[Text shown Boundary: Start]

But that they should be entitled to any part of our esteem for nursing the children they bring forth for their pleasure, I see nothing in it.
What is it they do for infants which would not be much better done by the men, if they were not called away from that meaner task to provide for the safety and sustenance of them and their mothers?
Indeed they may save the expense of milk, which we cannot: but how much more cheaply might this defect be supplied from a cow, a goat, or an ass than from them?
And how few women of any condition in life have economy enough to save us this superfluous expense! Too delicate themselves, to bestow on the fruits of their own bowels the nutriment which heaven and nature design them, don't they force us to hire a mercenary wretch, to starve her own babe to give suck to ours? Pretty nurses indeed! Happy for man that the life of an infant does not entirely depend on the liberality of woman in this particular!
And how much happier would it not be for all infants, were they snatched from the arms of the women, in the instant they are born!
How much more healthy, wise, and comely would they grow! For 'tis notorious that the longer a child sucks the more weakly and stupid it turns out; and that those which suck at all are never so wise, so strong or well-formed as those which are brought up by hand. The reason is plain: with the milk they suck in, they generally imbibe a tincture of the follies, passions, and imbecillities of that sex, besides having their various distempers entailed upon them.
However, as this is a means of humiliation pointed out to us by Nature, we are not to condemn it, but to apply to it, when not to be avoided without danger to the infant. The greater mischief is that which comes from the weakness of woman in their manner of educating it.
With what innumerable follies, vices, and impertinencies do they not fill children's heads, by their example and precepts, during the time of their nursing them! To what secret crimes do they often make them privy; and to what fanciful inconsistencies do they not publicly expose and encourage them!
I can forgive a mother for putting a doll into the hands of her daughters as soon as they are able to hold it. As the great end of their semi-creation is the getting of children, it may not be absolutely improper to forward their natural propensity to that duty, while they are but children themselves.
But for this diligence in an industrious parent, here and there one of them might be so awkwardly innocent as not to know the essential difference of her own sex from the opposite, till the period of her passing from a maid to a mother.
Whereas, by this and other helps they are generally supplied with, they are often as well versed as the most skilful matron, in the theory, if not in the practical knowledge of propogation, long before they are ripe for the fruits of it.
A very useful science to some young Ladies, who have been able to instruct an ignorant booby of a husband in the sacred and secret rites of wedlock, in a much more familiar manner than the modest Albertus could pretend to.
But I can by no means be reconciled to their training up our boys, as they do, from their earliest infancy, to folly, foppery, effeminacy, and vice. If little master must be humoured into pride, idleness, or mischief; why should he be taught to lie, cajole, dissemble to all above him, and domineer over all beneath him?

[Text shown Boundary: End]
[Provided records Boundary: Start]

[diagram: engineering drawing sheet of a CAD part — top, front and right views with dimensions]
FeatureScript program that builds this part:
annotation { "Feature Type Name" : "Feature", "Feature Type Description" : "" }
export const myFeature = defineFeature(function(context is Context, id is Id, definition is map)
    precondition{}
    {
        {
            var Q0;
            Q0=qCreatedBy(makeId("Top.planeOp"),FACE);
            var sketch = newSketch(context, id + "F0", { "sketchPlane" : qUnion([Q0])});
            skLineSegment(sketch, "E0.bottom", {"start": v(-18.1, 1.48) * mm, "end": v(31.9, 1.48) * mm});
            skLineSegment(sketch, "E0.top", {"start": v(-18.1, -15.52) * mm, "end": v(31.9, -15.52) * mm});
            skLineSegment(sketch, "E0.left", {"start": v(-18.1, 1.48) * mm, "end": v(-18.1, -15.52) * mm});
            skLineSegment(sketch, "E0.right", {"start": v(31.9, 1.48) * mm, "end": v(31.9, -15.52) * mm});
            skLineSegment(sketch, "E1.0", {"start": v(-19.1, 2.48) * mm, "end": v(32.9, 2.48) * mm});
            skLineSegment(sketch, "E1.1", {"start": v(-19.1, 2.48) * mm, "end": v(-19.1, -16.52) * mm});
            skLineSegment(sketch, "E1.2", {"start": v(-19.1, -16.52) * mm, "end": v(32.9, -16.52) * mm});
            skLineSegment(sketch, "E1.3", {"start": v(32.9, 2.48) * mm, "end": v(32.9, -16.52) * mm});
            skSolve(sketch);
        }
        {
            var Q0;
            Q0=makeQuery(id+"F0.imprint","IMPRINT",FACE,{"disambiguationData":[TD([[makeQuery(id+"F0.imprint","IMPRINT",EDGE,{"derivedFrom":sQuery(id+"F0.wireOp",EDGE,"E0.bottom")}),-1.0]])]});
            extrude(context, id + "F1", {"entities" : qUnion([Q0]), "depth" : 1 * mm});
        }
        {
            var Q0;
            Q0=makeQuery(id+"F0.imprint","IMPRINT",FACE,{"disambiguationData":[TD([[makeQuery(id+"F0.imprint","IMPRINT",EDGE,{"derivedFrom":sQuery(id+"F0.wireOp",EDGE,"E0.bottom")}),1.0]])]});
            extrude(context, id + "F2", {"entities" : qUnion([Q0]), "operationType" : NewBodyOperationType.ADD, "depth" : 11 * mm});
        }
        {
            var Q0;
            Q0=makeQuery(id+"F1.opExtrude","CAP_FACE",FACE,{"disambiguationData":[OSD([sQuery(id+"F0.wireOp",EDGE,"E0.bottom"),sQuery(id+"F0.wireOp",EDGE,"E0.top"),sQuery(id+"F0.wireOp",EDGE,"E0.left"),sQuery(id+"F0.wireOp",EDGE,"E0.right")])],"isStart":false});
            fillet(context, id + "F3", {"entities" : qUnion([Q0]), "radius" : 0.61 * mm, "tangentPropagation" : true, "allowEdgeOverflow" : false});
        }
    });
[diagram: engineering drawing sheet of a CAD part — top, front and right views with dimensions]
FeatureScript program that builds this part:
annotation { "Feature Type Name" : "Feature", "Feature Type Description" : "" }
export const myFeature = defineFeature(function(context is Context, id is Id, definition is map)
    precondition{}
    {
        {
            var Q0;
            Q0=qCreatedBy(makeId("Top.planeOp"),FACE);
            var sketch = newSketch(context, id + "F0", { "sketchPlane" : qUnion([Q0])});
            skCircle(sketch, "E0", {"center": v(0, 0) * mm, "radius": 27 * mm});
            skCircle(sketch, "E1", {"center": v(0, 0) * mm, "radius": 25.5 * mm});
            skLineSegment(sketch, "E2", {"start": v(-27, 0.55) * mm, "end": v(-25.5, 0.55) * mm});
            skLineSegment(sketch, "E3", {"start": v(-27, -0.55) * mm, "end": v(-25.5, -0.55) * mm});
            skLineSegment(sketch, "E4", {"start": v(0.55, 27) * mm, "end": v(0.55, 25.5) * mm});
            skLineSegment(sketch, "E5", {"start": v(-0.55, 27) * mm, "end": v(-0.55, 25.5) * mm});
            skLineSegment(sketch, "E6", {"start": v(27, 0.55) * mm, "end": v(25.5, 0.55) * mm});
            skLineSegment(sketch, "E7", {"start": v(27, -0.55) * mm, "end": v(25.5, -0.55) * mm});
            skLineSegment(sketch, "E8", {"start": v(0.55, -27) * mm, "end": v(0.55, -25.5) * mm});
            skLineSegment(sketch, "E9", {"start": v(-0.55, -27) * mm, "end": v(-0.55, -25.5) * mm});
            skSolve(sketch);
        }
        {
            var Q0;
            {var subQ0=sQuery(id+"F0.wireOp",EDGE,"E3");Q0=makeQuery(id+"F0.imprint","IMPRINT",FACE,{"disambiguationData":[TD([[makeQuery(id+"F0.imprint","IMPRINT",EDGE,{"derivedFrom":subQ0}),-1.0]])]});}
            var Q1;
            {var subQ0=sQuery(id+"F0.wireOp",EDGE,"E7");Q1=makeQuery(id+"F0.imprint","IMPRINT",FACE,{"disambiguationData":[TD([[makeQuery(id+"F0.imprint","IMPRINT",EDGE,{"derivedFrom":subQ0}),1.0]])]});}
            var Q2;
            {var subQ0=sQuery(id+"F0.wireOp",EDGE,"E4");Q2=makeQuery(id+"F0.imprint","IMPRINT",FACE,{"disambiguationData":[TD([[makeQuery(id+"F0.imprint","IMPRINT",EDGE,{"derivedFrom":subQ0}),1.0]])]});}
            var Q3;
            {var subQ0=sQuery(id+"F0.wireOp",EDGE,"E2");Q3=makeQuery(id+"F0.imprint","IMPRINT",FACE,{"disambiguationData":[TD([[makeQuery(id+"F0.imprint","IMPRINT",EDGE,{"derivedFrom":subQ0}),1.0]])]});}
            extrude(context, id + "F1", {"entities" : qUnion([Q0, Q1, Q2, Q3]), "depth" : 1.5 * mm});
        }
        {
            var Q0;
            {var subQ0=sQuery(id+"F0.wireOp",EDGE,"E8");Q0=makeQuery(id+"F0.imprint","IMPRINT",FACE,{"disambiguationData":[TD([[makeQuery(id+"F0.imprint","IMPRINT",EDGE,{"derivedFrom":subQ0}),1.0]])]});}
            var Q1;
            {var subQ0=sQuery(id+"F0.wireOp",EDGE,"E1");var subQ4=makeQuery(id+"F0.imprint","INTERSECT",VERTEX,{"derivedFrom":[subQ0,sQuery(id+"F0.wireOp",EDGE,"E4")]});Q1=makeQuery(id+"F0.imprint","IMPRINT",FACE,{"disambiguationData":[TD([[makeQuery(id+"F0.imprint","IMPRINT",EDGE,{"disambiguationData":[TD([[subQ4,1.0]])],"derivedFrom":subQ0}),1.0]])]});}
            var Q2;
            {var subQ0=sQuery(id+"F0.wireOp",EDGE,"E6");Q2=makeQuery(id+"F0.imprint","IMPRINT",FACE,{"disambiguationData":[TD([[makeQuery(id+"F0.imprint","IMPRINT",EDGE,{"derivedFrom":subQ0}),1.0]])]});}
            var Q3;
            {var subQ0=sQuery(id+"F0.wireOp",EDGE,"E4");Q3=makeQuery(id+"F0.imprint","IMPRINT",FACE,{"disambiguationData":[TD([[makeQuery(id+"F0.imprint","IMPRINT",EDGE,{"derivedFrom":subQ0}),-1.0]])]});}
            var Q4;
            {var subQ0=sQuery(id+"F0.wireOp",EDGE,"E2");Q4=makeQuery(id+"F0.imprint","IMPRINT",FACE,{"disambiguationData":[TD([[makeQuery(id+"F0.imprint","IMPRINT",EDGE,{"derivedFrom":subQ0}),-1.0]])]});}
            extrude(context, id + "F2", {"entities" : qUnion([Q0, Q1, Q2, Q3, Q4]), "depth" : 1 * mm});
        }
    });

[Provided records Boundary: End]

- _The task_: In the text shown, which animals does the writer name as cheaper sources of milk than women?

- _Expected answer_: A cow, a goat, or an ass.